Su Rai 1, ieri in prima serata c’è stato lo spettacolo “Pietro. Un uomo nel vento”, un monologo di Roberto Benigni sulla storia di san Pietro. Registrato dal vivo il 12 ottobre nei Giardini Vaticani. A questo monologo hanno lavorato insieme Benigni, il cesenaticene Michele Ballerin, Chiara Mercuri e Stefano Andreoli. È stato commissionato dal Vaticano per la chiusura del Giubileo. Giovedì 4 dicembre in Vaticano c’è stata la proiezione privata dello spettacolo per il papa, presenti gli autori e la produzione, al quale è stato mostrata una clip di 20 minuti sui passaggi più significativi del monologo.
Cesenatico, Michele Ballerin al fianco di Roberto Benigni: “Da laico scoprire Pietro è stata un’esplorazione in territori quasi sconosciuti”
Insieme allo spettacolo Tv di Roberto Benigni su San Pietro, di cui lei è co-autore, uscirà un libro dallo stesso titolo: “Pietro. Un uomo nel vento”. Come è nato questo doppio progetto?

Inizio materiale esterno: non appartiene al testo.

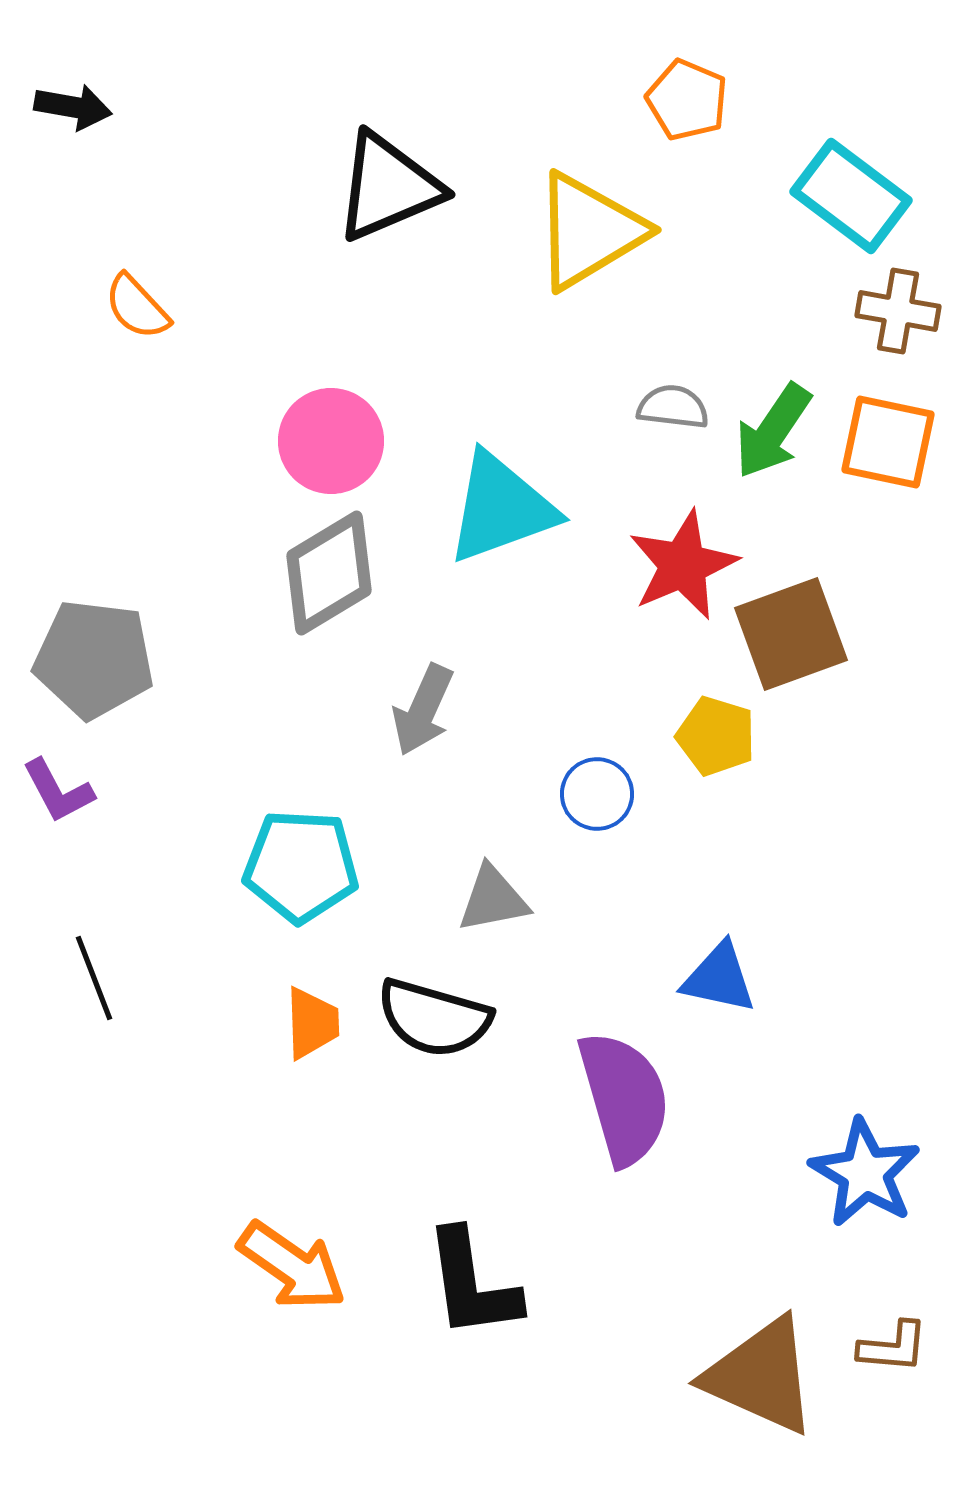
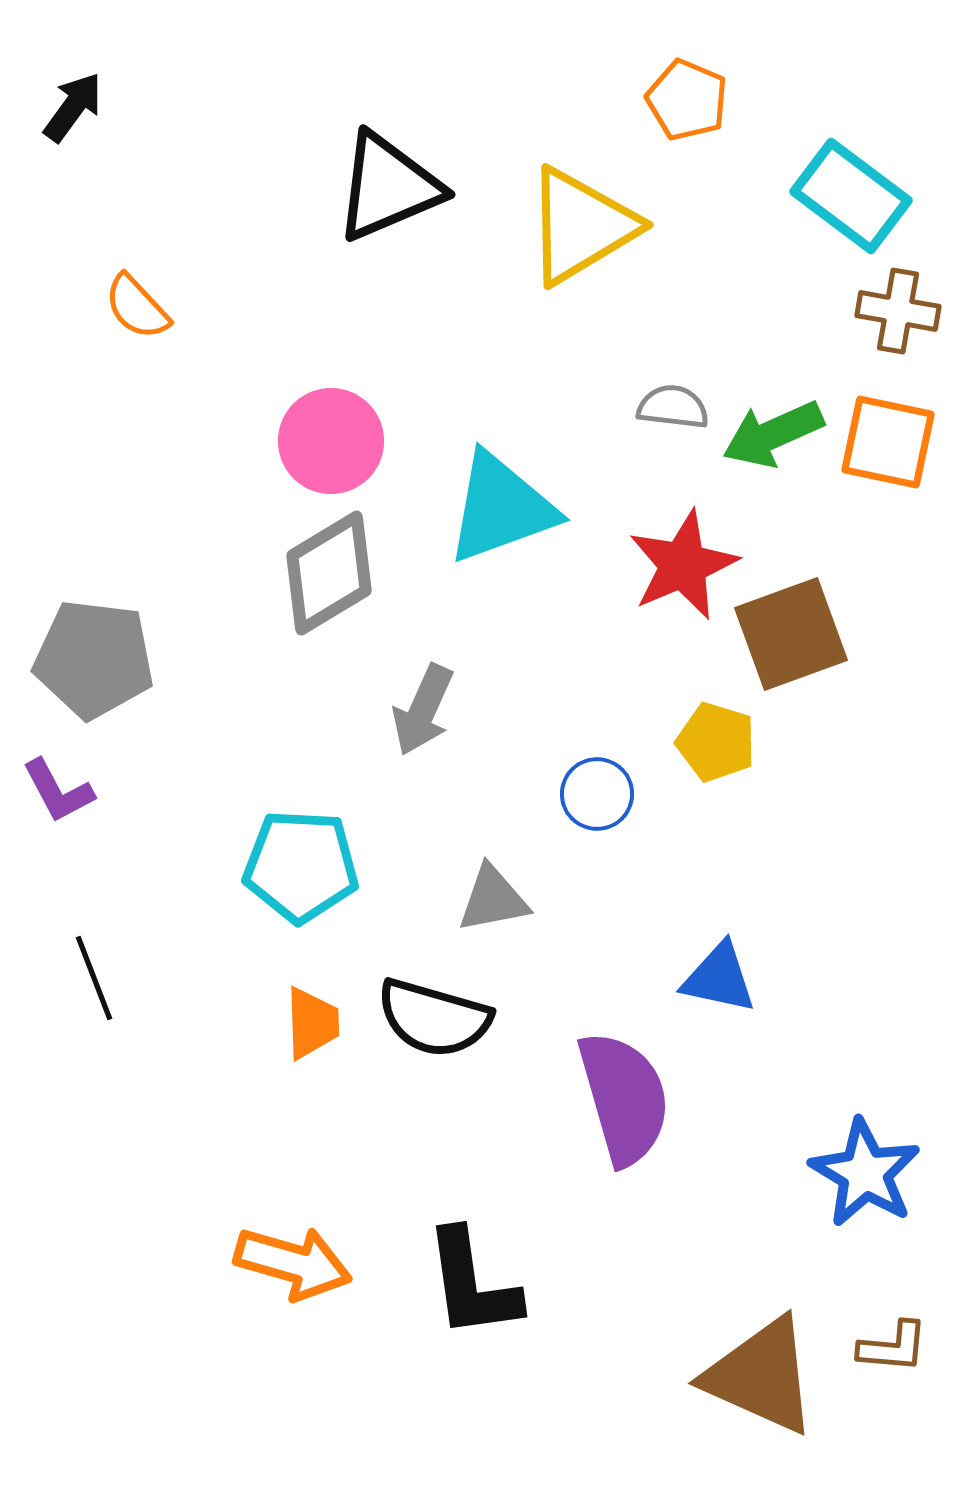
black arrow: rotated 64 degrees counterclockwise
yellow triangle: moved 8 px left, 5 px up
green arrow: moved 3 px down; rotated 32 degrees clockwise
yellow pentagon: moved 6 px down
orange arrow: moved 1 px right, 3 px up; rotated 19 degrees counterclockwise
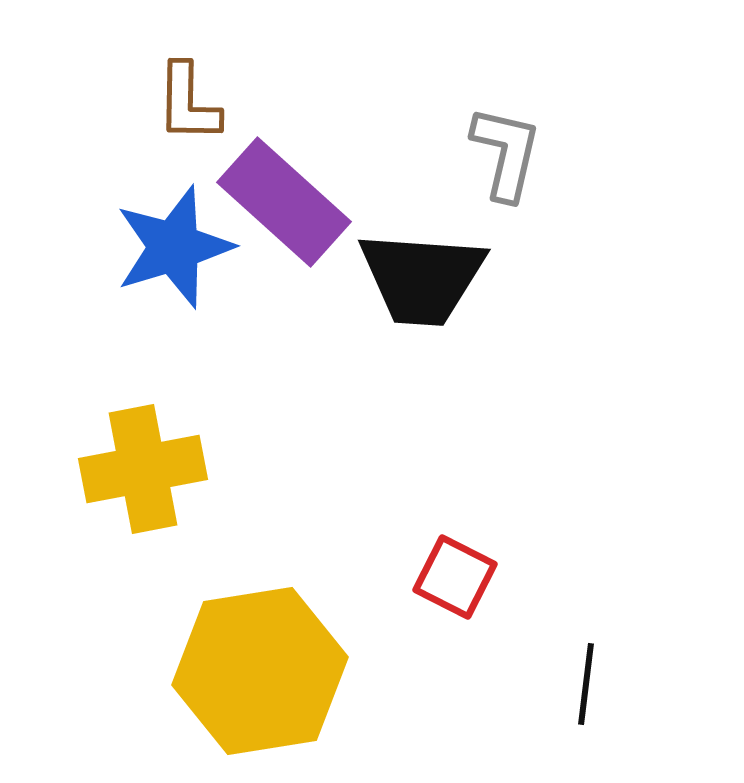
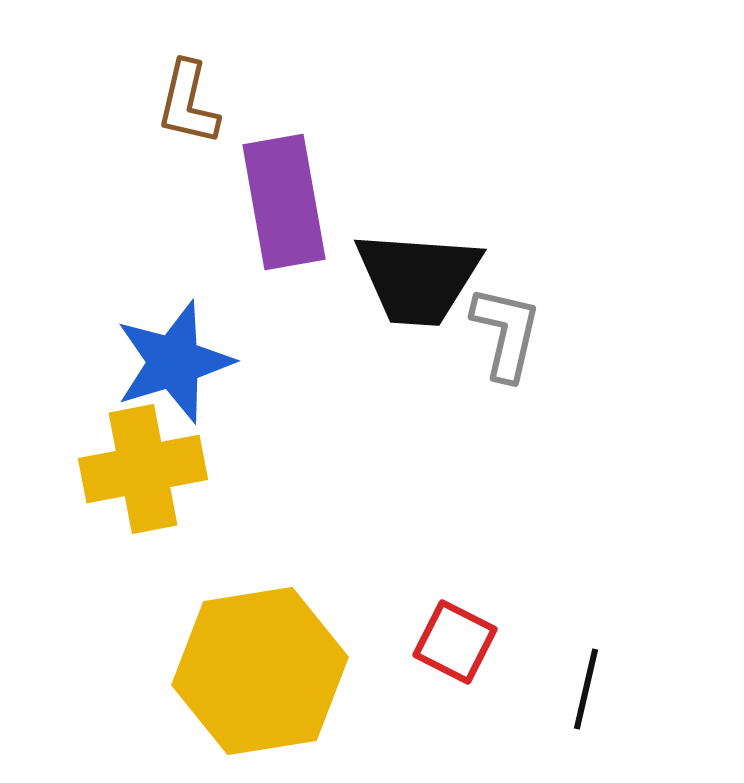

Subito dopo l’esperienza del “Sogno”, il monologo sull’Unione europea che abbiamo scritto insieme, Benigni ha ricevuto dal Vaticano la proposta di preparare un nuovo monologo, questa volta sulla figura di San Pietro per chiudere l’anno del Giubileo con un evento speciale. Considerata l’esperienza positiva del “Sogno”, e anche il rapporto di amicizia che ne è nato, Benigni mi ha proposto a sua volta di imbarcarci insieme in questa nuova avventura. Ci siamo messi al lavoro, con lo stesso entusiasmo della volta scorsa, insieme ad altri due collaboratori: Chiara Mercuri e Stefano Andreoli. Subito si è fatto avanti l’editore Einaudi con il progetto del libro. Conterrà il testo del monologo, arricchito da altri capitoli.
Fino ad oggi lei si era occupato di tutt’altro, e in generale, se non sbaglio, parte da un’impostazione prettamente laica. Cosa ha significato lavorare su una figura così carismatica e legata alla religione cattolica come san Pietro?
All’inizio, devo dire, è stato un po’ spaesante. L’argomento in effetti era lontano dalla mia esperienza e dalla mia formazione. Ma pochissimo dopo mi ci sono appassionato. Per me è stato un viaggio d’esplorazione in territori quasi sconosciuti. L’occasione per riscoprire (in molti casi per scoprire) una storia intensa e coinvolgente: quella di Pietro, ma anche quella del cristianesimo delle origini, che in realtà ci riguarda tutti da vicino; sono fatti che hanno impresso alla storia una certa direzione, a prescindere dall’idea che oggi possiamo farci della Chiesa e della religione.
Perché questo titolo: “Pietro. Un uomo nel vento”? Cosa sta a rappresentare?
Vista con occhi laici, ma anche semplicemente con gli occhi di una persona comune, la storia di Pietro è straordinaria, perché mostra il destino di un uomo semplice, assolutamente “normale”, che incontra uno sconosciuto, lo guarda negli occhi e, da quel momento, è trascinato quasi suo malgrado in un’avventura incredibile, che da un minuscolo villaggio della Galilea lo porterà, attraverso mille peripezie, fino a Roma, il cuore dell’impero, al martirio e alla gloria. L’immagine di un vento impetuoso che lo rapisce si è imposta da sé. Essendo di Cesenatico, tra l’altro, non ho potuto fare a meno di pensare che qualcosa di simile avrebbe potuto capitare a uno dei nostri pescatori... Chissà!
Lei e Benigni, insieme al direttore della Rai Giampaolo Rossi e ad altri collaboratori, siete stati ricevuti in Vaticano da papa Leone XIV per una proiezione privata dello spettacolo. Che cosa ha significato per lei questo incontro?
Ho vissuto l’emozione che chiunque, credo, può immaginare. È stata un’altra esperienza nuova, inattesa e anche un po’ straniante. Ma il papa ha apprezzato lo spettacolo: quindi tutto bene.
Cristianesimo matrice culturale dell’Europa: è una base valoriale capace di unire ancora la comune appartenenza all’Europa?
Negare l’influenza del cristianesimo sulla cultura europea degli ultimi duemila anni è impossibile. Ma io credo che la progressiva laicizzazione della civiltà europea sia stata un progresso decisivo. Oggi abbiamo i principi della democrazia liberale, nei quali si realizza l’unico vero umanesimo, e sono più che sufficienti a unirci in una comune idea di civiltà. Dopo di che, il momento religioso, comunque lo si voglia vivere, resta forse imprescindibile, ma come fatto intimo e privato.